=== DATA RECORDS ===
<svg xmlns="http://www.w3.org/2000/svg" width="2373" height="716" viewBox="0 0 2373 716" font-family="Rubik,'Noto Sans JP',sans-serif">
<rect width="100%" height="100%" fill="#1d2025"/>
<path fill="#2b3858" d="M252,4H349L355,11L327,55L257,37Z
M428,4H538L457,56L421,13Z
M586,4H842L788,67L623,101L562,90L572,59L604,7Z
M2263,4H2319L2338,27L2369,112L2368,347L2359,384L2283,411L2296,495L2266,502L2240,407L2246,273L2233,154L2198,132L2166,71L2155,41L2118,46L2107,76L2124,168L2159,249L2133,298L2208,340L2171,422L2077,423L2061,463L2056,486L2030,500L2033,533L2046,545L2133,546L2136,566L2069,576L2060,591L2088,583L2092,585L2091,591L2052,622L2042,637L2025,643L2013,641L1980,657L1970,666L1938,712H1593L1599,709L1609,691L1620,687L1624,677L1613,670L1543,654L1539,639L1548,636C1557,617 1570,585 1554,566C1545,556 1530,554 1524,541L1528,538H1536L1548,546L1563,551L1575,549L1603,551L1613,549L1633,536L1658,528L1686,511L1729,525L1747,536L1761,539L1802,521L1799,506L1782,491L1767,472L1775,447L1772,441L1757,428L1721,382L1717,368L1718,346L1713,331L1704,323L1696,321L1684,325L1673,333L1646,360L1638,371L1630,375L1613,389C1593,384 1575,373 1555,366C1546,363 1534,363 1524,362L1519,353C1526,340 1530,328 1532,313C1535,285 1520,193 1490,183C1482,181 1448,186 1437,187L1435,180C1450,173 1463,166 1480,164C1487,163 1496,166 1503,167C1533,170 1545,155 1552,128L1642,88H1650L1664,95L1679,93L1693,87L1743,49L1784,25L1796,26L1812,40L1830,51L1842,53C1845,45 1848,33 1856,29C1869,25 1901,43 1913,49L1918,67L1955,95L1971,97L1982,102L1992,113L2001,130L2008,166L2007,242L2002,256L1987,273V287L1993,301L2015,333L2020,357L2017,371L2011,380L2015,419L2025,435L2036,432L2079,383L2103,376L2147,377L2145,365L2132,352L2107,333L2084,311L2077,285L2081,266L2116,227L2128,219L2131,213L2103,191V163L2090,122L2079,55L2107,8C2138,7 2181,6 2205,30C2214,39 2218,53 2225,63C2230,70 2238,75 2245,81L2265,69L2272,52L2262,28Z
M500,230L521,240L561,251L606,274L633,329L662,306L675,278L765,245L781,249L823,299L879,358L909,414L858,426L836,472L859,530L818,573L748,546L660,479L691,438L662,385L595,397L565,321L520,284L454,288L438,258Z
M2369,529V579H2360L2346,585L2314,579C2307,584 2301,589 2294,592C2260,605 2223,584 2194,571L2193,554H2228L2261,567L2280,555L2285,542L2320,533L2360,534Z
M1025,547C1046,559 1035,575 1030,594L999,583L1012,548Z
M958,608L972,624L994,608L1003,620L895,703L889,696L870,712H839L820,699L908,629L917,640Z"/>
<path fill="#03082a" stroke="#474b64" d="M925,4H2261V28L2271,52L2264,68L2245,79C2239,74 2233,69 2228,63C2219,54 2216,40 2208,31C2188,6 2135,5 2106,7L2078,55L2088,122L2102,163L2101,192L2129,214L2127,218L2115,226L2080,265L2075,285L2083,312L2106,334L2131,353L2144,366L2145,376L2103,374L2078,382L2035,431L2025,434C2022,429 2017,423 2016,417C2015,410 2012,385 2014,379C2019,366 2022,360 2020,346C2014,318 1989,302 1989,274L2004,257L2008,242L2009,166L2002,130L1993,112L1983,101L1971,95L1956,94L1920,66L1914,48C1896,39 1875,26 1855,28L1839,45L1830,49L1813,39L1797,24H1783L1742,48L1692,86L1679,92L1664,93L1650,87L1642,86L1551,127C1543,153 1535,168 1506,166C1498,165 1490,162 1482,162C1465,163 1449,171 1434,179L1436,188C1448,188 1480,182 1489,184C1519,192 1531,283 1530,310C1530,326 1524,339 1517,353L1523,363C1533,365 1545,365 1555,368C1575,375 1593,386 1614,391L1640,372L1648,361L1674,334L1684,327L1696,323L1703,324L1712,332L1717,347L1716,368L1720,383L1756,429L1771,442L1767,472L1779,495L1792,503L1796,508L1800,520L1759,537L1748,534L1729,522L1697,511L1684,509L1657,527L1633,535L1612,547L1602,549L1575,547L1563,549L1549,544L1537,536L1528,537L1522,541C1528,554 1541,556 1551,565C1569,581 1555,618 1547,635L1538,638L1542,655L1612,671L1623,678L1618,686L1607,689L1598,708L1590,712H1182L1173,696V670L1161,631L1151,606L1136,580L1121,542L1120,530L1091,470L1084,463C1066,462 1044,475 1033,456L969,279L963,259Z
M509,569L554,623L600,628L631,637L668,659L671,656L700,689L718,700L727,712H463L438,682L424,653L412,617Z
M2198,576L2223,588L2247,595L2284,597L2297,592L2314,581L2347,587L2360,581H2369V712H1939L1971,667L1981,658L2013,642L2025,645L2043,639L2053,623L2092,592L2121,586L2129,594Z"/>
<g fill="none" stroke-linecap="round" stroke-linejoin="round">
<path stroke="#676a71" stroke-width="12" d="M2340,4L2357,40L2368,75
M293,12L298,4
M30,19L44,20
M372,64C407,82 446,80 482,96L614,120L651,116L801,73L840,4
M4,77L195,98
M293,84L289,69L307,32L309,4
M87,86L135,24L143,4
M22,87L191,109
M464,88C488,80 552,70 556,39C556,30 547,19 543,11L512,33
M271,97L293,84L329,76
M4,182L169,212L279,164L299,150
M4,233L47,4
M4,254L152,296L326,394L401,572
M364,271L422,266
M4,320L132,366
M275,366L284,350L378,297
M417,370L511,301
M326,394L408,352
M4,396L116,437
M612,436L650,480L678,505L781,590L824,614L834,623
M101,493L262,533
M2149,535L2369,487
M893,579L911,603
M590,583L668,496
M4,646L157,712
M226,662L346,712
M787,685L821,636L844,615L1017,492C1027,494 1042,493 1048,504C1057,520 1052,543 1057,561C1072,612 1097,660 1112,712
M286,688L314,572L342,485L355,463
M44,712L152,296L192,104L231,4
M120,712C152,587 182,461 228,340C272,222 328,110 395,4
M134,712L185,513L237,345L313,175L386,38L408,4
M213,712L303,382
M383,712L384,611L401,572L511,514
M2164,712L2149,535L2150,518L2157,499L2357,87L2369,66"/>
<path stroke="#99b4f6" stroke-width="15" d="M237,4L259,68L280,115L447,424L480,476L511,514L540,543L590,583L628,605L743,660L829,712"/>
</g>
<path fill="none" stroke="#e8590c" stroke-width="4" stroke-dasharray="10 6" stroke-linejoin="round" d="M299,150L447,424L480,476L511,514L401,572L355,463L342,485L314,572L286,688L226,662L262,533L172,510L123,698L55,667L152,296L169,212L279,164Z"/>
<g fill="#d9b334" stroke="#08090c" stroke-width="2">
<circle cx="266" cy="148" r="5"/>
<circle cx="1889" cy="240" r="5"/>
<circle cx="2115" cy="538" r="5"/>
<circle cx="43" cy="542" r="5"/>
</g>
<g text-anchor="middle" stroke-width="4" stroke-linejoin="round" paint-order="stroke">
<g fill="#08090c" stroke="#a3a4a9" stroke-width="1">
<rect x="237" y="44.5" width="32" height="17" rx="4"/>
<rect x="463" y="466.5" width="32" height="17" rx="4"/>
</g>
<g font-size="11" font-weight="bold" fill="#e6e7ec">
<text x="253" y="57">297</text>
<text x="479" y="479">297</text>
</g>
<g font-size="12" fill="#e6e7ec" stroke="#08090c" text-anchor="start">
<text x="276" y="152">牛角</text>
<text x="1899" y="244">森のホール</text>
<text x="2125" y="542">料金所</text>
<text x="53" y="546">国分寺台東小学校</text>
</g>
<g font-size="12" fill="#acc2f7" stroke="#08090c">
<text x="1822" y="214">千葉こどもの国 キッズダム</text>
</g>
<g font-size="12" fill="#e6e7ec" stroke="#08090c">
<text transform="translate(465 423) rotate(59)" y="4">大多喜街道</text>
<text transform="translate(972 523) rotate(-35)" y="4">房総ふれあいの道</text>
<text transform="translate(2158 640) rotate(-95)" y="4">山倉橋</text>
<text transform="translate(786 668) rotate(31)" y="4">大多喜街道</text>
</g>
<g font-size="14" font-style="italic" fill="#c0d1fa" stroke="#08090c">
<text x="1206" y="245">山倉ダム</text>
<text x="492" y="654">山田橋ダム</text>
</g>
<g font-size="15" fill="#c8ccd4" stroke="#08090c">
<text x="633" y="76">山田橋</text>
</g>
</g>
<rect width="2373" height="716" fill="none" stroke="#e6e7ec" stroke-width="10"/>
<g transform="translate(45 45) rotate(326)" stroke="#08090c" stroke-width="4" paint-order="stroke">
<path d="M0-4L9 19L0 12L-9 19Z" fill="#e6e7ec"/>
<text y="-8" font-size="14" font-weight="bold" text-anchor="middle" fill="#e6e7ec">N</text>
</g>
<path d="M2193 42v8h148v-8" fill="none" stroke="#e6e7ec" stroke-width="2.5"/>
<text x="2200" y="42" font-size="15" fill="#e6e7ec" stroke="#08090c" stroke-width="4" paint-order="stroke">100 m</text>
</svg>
===
=== DATA RECORDS ===
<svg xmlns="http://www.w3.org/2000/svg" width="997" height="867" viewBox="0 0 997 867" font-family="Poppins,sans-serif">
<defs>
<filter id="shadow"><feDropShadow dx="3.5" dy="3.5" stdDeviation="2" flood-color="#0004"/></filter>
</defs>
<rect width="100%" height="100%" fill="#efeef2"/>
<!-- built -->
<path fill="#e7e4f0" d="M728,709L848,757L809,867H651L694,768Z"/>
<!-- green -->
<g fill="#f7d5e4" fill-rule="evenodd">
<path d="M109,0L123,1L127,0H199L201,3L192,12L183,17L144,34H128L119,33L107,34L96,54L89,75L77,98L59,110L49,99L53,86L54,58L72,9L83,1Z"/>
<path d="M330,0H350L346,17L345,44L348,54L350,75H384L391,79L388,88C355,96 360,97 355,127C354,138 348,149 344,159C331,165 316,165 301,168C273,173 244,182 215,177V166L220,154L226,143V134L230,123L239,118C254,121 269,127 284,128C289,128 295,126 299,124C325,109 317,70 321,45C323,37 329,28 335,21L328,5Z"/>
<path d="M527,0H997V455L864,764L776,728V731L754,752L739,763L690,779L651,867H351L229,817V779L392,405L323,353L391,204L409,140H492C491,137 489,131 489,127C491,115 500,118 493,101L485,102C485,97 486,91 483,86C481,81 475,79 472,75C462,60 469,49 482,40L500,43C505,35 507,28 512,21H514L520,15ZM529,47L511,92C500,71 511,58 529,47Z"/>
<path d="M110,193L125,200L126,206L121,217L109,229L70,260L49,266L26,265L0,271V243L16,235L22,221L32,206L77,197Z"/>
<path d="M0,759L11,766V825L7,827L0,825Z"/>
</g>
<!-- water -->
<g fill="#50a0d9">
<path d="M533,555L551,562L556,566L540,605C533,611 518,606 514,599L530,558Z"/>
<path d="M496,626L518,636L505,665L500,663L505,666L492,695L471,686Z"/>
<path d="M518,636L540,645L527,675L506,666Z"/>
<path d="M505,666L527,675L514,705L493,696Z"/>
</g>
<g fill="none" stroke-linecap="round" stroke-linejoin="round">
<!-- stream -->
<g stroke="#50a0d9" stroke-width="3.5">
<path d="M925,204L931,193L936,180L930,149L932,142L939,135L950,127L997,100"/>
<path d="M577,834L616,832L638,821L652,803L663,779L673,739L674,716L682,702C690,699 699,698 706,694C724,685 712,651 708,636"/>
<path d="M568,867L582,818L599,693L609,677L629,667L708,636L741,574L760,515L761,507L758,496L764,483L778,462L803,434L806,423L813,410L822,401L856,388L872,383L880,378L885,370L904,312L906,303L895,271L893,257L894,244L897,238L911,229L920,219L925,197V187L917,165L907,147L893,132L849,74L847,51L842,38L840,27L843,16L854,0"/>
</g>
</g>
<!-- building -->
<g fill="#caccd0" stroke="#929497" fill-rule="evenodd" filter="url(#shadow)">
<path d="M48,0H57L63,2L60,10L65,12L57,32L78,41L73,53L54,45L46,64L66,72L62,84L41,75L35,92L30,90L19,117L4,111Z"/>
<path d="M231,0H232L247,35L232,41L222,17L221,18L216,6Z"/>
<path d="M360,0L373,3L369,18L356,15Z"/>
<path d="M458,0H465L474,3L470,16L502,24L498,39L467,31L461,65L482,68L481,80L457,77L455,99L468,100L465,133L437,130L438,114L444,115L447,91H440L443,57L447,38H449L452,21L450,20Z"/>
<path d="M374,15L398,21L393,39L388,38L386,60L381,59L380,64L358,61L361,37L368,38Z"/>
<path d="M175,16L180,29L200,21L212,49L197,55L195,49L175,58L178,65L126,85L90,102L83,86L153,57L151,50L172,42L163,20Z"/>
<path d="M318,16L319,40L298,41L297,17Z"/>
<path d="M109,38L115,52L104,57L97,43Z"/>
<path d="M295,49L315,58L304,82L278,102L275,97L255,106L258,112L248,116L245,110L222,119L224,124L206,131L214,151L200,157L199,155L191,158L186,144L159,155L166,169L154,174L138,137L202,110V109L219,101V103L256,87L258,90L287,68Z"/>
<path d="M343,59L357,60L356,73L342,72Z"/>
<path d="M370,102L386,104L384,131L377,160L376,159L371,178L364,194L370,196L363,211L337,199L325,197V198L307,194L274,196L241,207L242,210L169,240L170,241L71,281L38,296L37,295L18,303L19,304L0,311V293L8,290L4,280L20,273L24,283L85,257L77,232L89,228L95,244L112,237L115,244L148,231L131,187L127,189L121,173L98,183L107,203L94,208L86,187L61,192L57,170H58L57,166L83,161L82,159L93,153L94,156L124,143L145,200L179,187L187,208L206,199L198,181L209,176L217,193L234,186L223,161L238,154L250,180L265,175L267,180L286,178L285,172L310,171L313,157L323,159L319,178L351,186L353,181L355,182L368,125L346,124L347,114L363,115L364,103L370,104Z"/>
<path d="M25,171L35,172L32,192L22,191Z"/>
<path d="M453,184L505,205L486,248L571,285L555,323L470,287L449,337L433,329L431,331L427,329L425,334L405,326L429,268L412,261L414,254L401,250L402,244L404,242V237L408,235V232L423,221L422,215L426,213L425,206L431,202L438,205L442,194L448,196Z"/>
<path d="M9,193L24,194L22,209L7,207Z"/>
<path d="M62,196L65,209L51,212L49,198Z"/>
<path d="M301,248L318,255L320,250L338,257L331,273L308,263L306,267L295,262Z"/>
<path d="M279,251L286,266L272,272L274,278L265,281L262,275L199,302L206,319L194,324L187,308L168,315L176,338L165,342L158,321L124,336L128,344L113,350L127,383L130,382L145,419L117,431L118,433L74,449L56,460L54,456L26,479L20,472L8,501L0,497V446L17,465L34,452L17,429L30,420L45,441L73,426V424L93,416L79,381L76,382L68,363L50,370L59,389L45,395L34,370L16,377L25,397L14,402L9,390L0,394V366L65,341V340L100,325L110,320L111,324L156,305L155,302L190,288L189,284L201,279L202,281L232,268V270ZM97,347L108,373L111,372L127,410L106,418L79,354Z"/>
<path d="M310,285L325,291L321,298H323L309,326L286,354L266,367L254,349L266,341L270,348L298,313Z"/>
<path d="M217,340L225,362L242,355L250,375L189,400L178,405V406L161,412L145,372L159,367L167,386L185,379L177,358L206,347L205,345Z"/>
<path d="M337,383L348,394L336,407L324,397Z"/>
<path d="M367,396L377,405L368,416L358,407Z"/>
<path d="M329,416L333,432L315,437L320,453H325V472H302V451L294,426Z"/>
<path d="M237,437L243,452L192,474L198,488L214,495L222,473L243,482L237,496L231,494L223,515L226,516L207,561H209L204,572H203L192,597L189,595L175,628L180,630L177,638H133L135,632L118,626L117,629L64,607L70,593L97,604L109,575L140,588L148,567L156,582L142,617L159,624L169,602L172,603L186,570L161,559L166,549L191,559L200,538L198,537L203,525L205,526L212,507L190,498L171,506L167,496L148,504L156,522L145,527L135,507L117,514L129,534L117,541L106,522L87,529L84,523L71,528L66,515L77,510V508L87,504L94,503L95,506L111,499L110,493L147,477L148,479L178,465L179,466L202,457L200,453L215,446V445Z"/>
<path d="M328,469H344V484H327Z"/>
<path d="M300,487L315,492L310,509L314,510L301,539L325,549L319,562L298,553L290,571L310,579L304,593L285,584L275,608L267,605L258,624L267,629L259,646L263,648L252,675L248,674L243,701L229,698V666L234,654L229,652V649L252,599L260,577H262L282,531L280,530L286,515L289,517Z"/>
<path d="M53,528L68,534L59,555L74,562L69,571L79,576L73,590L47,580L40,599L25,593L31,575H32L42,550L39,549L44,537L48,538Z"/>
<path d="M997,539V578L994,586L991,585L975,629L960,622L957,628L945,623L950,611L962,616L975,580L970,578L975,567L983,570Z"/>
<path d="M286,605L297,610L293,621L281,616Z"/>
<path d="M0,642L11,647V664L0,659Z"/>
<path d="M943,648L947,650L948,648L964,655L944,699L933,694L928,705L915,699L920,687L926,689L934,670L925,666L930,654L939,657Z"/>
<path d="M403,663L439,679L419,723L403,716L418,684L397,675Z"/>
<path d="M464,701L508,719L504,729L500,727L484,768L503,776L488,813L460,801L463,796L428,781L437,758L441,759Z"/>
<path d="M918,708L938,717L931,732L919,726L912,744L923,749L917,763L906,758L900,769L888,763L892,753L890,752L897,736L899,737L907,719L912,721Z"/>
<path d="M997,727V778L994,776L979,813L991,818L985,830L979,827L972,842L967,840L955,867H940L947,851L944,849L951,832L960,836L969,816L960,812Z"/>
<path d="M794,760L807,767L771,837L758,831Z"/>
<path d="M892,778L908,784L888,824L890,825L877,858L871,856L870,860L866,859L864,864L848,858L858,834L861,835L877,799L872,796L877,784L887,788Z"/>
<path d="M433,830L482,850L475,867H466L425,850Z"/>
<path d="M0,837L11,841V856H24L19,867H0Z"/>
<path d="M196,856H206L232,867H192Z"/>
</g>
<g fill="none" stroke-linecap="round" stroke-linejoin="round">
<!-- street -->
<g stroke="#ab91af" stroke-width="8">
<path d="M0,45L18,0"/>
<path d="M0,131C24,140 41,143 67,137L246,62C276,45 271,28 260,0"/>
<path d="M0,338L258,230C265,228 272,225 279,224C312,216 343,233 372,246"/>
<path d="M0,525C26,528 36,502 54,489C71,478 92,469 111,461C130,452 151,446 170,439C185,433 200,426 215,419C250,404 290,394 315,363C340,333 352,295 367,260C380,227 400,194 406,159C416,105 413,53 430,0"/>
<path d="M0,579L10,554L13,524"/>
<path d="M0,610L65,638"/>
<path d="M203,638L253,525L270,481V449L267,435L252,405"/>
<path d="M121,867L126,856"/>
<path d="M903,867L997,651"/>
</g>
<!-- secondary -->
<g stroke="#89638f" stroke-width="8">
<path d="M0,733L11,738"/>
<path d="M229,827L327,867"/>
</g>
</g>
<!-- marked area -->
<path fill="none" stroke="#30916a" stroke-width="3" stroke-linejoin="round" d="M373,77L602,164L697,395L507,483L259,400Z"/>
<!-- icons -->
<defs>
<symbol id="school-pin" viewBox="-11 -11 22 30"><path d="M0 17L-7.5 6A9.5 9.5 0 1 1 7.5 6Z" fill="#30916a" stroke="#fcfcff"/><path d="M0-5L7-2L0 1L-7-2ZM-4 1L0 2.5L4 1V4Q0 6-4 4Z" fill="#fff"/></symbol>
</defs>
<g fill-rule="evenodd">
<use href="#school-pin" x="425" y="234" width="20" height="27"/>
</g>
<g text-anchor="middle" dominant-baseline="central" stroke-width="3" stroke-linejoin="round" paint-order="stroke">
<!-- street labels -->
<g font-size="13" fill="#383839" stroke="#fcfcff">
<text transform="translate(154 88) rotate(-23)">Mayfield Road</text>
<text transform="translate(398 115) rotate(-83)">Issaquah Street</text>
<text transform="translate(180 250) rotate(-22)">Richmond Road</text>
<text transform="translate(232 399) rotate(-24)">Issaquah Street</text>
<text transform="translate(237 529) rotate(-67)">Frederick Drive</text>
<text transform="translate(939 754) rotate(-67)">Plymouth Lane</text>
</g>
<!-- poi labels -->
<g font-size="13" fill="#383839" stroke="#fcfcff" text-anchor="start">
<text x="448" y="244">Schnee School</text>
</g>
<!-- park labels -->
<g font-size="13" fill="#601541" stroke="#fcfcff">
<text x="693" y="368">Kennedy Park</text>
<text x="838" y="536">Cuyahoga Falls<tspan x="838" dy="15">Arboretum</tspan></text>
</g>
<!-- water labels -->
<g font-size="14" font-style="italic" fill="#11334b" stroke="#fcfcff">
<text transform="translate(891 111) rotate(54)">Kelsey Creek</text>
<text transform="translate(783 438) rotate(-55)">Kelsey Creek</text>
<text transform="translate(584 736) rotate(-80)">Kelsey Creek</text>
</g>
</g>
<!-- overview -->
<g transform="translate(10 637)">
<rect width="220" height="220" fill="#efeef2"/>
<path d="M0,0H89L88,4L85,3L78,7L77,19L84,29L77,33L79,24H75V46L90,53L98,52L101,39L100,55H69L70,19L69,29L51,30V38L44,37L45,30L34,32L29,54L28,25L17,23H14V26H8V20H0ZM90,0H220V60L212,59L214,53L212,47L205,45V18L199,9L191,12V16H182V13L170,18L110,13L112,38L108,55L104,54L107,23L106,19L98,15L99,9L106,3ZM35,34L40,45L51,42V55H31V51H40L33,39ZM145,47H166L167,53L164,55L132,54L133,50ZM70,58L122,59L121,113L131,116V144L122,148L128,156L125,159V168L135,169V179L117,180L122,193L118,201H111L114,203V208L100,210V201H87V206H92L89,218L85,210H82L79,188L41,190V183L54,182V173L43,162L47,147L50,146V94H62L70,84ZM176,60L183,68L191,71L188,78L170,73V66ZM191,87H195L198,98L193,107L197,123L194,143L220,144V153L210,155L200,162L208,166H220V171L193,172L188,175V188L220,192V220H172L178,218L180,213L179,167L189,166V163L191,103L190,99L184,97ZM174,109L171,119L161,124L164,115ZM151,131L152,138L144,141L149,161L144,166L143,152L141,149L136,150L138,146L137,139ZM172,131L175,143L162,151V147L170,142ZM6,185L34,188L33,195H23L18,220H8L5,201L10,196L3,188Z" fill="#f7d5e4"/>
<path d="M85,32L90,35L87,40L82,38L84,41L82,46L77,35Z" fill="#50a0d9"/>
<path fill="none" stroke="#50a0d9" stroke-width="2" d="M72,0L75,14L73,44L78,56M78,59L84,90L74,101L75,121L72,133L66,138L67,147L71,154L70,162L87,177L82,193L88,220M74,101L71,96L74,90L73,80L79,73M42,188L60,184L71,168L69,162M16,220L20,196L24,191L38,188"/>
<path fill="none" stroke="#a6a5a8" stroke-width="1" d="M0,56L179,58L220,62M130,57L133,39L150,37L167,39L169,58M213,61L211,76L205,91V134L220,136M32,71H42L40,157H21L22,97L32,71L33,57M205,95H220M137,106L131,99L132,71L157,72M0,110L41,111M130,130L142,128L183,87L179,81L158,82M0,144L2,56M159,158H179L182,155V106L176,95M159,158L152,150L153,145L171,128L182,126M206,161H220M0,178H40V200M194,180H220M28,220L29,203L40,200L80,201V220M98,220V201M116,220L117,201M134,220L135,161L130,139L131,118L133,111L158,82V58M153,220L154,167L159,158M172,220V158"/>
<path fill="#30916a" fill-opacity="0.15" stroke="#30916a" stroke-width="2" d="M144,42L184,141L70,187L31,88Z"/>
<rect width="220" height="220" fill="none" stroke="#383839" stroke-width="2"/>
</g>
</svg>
===
Copy every line of the data that holds the string "filter".

<filter id="shadow"><feDropShadow dx="3.5" dy="3.5" stdDeviation="2" flood-color="#0004"/></filter>
<g fill="#caccd0" stroke="#929497" fill-rule="evenodd" filter="url(#shadow)">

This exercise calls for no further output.